The difference between the two systems is trust. Opening the system up to interpretation self-evidently precludes the possibility of misinterpretation, of course, but more importantly, the designer isn’t designing against the possibility that the player will abuse that open-ended interpretability. Bissette trusts his players. D&D’s designers only trust their system.

Interpretability as Incompleteness

Interpretability is productive incompleteness—what Augury Ignored calls productive voids in their blog post of the same name. These voids are points a designer leaves undefined in a system; when done correctly, they provide the GM latitude to make rulings (instead of enforcing rules), which gives them room to act as a creative player (instead of only refereeing a formal system).

When a game emphasizes rules over rulings, it’s trying to provide a ruleset that locks down the play experience, eliminates incompleteness, and establishes a total system that forecloses on variability. The system becomes utterly central to the shared experience.

“Trustless systems are the opposite of centralized systems,” CoinMarketCap’s definition says of blockchain networks. They’re “an environment where there is no centralized authority.”

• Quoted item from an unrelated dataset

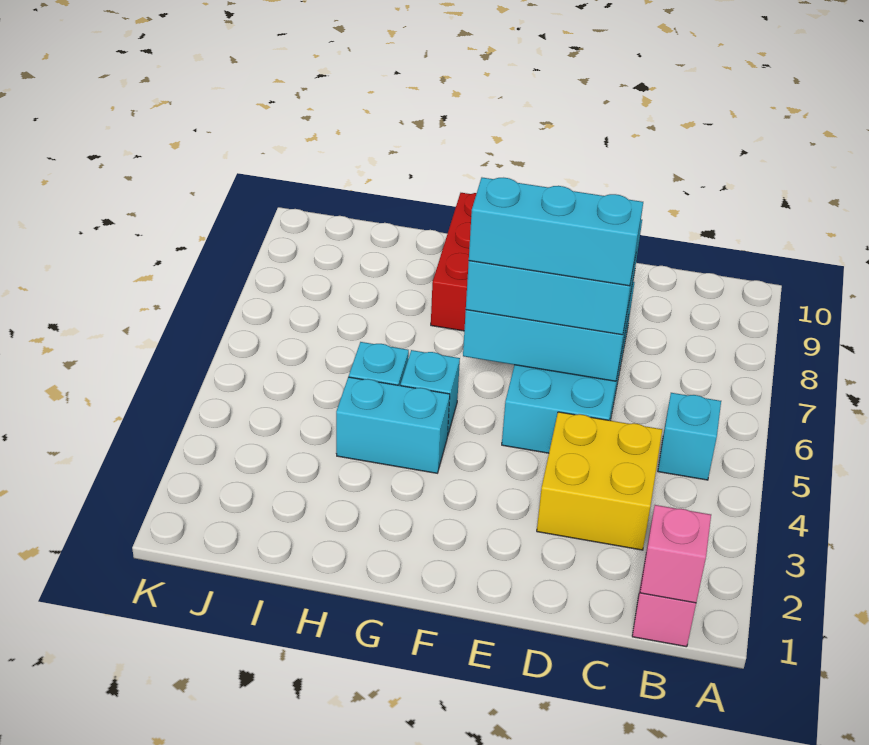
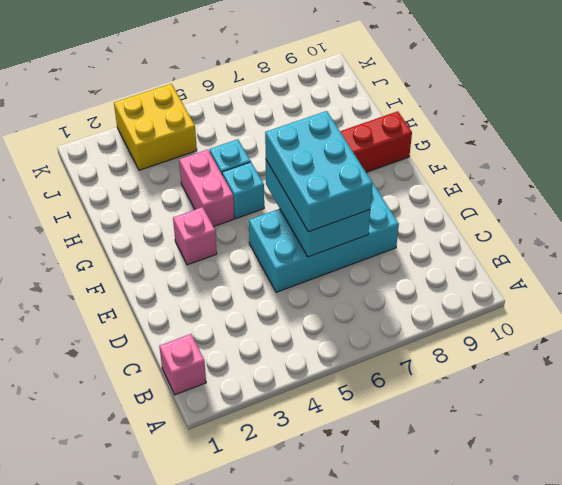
pink 1x1 brick [640,505,711,603] -> pink 1x1 brick moved to [173,207,217,265]
cyan 1x1 brick [658,393,721,480] -> none
yellow 2x2 brick [537,412,662,550] -> yellow 2x2 brick moved to [114,84,197,170]
cyan 1x3 brick [469,178,643,286] -> none
cyan 1x2 brick [336,377,450,473] -> pink 1x2 brick [179,150,234,227]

This is exactly the opposite in RPGs: the trustless system is the centralized authority. In System and the Shared Imagination, M. Joseph Young concludes “rules are authorities used to support the credibility of statements made by people.” Young’s interpretation is a product of his times; he wrote these words in 2005, an era when D&D 3e was taking AD&D’s totalizing ambition to its extreme, and when theorists likewise aimed at mastering RPG design by establishing totalizing frameworks.

Justin Hamilton’s essay “Less Rules Do More” (available in Knock! #3) addresses the flip side of this situation. Hamilton describes a gaming culture in which the GM as referee has become synonymous with “the person who knows the rules” instead of an asymmetrical participant in the conversation that constitutes play. Rules and mechanics exist to support the fiction being created at the table, but the heavier the system, the more the players’ conversation focuses on that mechanical infrastructure instead of the creative superstructure that’s intended as play’s manifest content; the system entrenches itself, and insists upon itself, as the central authority.

The Trustlessness Paradox

The more a designer attempts to circumscribe the intended play experience through a trustless system, the more cumbersome the game becomes, and the more it succumbs to the problems Hamilton describes. It becomes less of a game and more of an exercise in bureaucracy.

A trustless RPG system is the opposite (in theory if not in practice) of a blockchain network: it centralizes what should be a decentralized system of interaction and communication. In contrast, a trust-based system takes advantage of productive incompleteness to de-emphasize mechanics and empower creative play.

The lighter (more trust-based) the rules are, the better all players can become acquainted with and remember them, thereby rehabilitating the GM’s position as the other players’ interface with the imagined world rather than a repository and arbitrator of the rules governing that world. The more totalizing and trustless the system, the less authority it grants to the players (including the GM). In a productively incomplete and trust-based game, the system and the players share authority to shape their experience.